Example Question #1 : Tangent Lines

Given the function \(\displaystyle y=3x+10\), find the equation of the tangent line passing through \(\displaystyle x=2\).

Possible Answers:

\(\displaystyle y=3x+6\)

\(\displaystyle y=3x\)

\(\displaystyle y=3x+10\)

\(\displaystyle y=3x+16\)

\(\displaystyle \textup{The equation does not exist.}\)

Correct answer:

\(\displaystyle y=3x+10\)

Explanation:

Find the slope of \(\displaystyle y=3x+10\).  The slope is 3.

Substitute \(\displaystyle x=2\) to determine the y-value.

\(\displaystyle y=3x+10=3(2)+10=16\)

The point is \(\displaystyle (2,16)\).

Use the slope-intercept formula to find the y-intercept, given the point and slope.

\(\displaystyle y=mx+b\)

Substitute the point and the slope.

\(\displaystyle 16=3(2)+b\)

\(\displaystyle b=10\)

Substitute the y-intercept and slope back to the slope-intercept formula.

The correct answer is:  \(\displaystyle y=3x+10\)

 

Example Question #1 : How To Find The Equation Of A Tangent Line

Find the equation of the tangent line at the point \(\displaystyle (2,4)\) if the given function is \(\displaystyle 2y=3x+4\).

Possible Answers:

\(\displaystyle y=3x+1\)

\(\displaystyle y=3x+2\)

\(\displaystyle y=3x-2\)

\(\displaystyle y=\frac{3}{2}x+4\)

\(\displaystyle y=\frac{3}{2}x+1\)

Correct answer:

\(\displaystyle y=\frac{3}{2}x+1\)

Explanation:

Write \(\displaystyle 2y=3x+4\) in slope-intercept form \(\displaystyle y=mx+b\) and determine the slope.

Rearranging our equation to be in slope-intercept form we get:

\(\displaystyle y=\frac{3}{2}x+2\).

The slope is our \(\displaystyle m\) value which is \(\displaystyle \frac{3}{2}\).
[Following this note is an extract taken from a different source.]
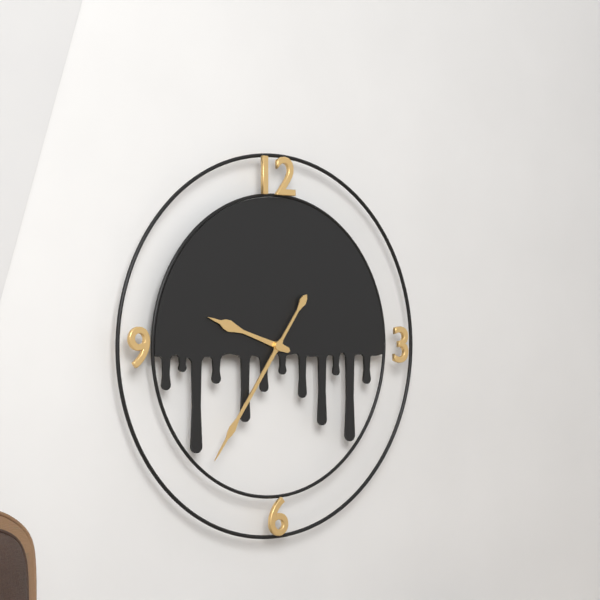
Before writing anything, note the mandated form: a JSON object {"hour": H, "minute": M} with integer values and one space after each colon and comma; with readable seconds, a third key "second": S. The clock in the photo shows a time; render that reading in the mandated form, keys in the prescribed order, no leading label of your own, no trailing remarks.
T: {"hour": 9, "minute": 36}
Substitute the slope and the point to the slope-intercept form.

\(\displaystyle y=mx+b\)

\(\displaystyle 4=\frac{3}{2}(2)+b\)

\(\displaystyle b=1\)

Substitute the slope and y-intercept to find our final equation.

\(\displaystyle y=\frac{3}{2}x+1\)

Example Question #1 : Tangent Lines

What is the equation of the tangent line at \(\displaystyle x=0\) to the equation \(\displaystyle 5y-3x+2=0\)?

Possible Answers:

\(\displaystyle y=\frac{3}{5}x-1\)

\(\displaystyle y=\frac{3}{5}x-\frac{2}{5}\)

\(\displaystyle y=-3x-1\)

\(\displaystyle y=-3x+1\)

\(\displaystyle y=-3x-2\)

Correct answer:

\(\displaystyle y=\frac{3}{5}x-\frac{2}{5}\)

Explanation:

Rewrite \(\displaystyle 5y-3x+2=0\) in slope-intercept form to determine the slope. Remember slope-intercept form is \(\displaystyle y=mx+b\).

Therefore, the equation becomes,

\(\displaystyle 5y=3x-2\)

\(\displaystyle y=\frac{3}{5}x-\frac{2}{5}\).

The slope is the \(\displaystyle m\) value of the function thus, it is \(\displaystyle \frac{3}{5}\).

Substitute \(\displaystyle x=0\) back to the original equation to find the value of \(\displaystyle y\).

\(\displaystyle 5y-3(0)+2=0\)

\(\displaystyle 5y+2=0\)

\(\displaystyle y=-\frac{2}{5}\)

Substitute the point \(\displaystyle \left(0,-\frac{2}{5}\right)\) and the slope of the line into the slope-intercept equation.

\(\displaystyle y=mx+b\)

\(\displaystyle -\frac{2}{5}=\left(\frac{3}{5}\right)(0)+b\)

\(\displaystyle b=-\frac{2}{5}\)

Substitute the point and the slope back in to the slope-intercept formula.

\(\displaystyle y=\frac{3}{5}x-\frac{2}{5}\)

 

Example Question #4 : Tangent Lines

Write the equation for the tangent line of the circle \(\displaystyle x^2 + (y-3)^2 = 41\) through the point \(\displaystyle (4, -2)\).

Possible Answers:

\(\displaystyle y = \frac{4}{5}x - \frac{26}{5 }\)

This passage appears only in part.